House debates
Thursday, 6 March 2014
Matters of Public Importance
Western Australia: Infrastructure
3:50 pm
Melissa Parke (Fremantle, Australian Labor Party, Shadow Assistant Minister for Health) Share this | Hansard source
The Prime Minister does not understand Western Australia, and this government takes WA for granted. The Prime Minister has said he intends to model his approach on the leadership of Premier Barnett, and that is precisely what worries people. Despite a rising year-on-year revenue stream, the Barnett government has failed to invest in essential community infrastructure and public services. Funding to schools is being cut, hospital service delivery is being delayed, promises about public transport are being broken, and environmental protection has been steamrolled. That is the model that the Prime Minister apparently admires so much.
The most pressing need in metropolitan WA is for better public transport and better transport planning. Yet Mr Abbott has made it clear that he has no interest in supporting public transport investment and infrastructure. In fact, during the campaign he said, 'We have no history of funding urban rail and I think it is important that we stick to our knitting.' WA's rising congestion needs the creation of an effective second-tier public transport network to link up an expanded hard-rail system. While the Prime Minister knits away at whatever he is knitting, WA's urgent infrastructure requirements grow with each passing week. That is precisely why the former Labor government invested more in public transport than all previous governments combined, including through critical contributions to transformative projects in WA like Perth-Link and the sinking of the Perth-Fremantle rail line. That is why the former Labor government went to the last election committing an additional $500 million to agreed transport projects in WA, in recognition that a capital city in the hardest-working and fastest-growing state in Australia needs infrastructure to match that growth.

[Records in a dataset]
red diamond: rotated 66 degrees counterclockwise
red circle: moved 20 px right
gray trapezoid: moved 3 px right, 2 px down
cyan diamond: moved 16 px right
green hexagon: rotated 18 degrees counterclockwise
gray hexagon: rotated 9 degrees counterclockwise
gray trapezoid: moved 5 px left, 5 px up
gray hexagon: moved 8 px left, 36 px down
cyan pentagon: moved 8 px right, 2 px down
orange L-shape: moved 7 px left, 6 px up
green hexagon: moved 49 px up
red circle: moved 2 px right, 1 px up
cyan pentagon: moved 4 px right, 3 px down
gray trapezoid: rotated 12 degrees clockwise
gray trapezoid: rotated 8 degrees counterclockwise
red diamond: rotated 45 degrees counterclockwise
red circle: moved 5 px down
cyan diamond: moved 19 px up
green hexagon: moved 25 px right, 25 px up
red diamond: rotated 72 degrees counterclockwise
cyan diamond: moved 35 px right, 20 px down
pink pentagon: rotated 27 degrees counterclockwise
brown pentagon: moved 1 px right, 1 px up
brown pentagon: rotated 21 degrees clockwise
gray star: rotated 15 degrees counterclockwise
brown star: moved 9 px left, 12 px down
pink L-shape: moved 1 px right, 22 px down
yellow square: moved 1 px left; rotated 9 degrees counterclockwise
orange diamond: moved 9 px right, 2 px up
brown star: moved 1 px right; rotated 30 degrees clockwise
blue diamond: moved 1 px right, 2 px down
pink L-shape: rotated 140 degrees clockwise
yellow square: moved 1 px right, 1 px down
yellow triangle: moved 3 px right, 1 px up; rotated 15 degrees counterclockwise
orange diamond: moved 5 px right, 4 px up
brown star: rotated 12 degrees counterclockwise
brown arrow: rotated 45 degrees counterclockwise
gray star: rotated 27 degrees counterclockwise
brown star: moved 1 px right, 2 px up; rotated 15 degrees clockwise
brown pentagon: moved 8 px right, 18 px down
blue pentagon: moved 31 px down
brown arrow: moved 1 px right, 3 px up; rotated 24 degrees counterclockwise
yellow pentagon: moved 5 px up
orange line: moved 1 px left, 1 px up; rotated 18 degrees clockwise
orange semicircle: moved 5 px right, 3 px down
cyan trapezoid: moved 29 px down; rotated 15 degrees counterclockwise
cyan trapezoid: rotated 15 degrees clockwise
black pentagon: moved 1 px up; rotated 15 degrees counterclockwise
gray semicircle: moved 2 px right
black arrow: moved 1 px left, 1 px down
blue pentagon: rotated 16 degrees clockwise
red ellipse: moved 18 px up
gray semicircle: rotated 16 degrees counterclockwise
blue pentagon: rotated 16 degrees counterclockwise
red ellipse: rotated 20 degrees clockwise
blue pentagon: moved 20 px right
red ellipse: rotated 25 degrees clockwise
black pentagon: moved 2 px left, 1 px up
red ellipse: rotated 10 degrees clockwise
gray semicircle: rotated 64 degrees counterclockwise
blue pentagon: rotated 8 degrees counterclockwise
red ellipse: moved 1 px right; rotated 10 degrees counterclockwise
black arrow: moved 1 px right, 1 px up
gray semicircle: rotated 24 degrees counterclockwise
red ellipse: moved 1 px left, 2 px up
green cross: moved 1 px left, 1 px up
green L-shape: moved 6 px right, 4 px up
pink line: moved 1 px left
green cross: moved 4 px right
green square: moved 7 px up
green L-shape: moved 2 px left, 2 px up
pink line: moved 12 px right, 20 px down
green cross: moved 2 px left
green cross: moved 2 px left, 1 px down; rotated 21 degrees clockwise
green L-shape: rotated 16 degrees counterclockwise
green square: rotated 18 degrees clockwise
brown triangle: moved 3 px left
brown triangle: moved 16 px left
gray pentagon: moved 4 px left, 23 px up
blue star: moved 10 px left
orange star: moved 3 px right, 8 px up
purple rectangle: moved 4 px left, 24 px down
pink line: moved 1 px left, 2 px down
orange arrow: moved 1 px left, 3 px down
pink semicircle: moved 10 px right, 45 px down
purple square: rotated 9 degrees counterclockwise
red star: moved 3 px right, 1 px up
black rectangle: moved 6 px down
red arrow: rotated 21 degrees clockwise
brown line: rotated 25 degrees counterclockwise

**Task requirements:** From the speech on Western Australian infrastructure, list each area in which the speaker says the Barnett government is cutting, delaying, breaking or steamrolling something.

**Response to this task:**
- Funding to schools (being cut)
- Hospital service delivery (being delayed)
- Promises about public transport (being broken)
- Environmental protection (steamrolled)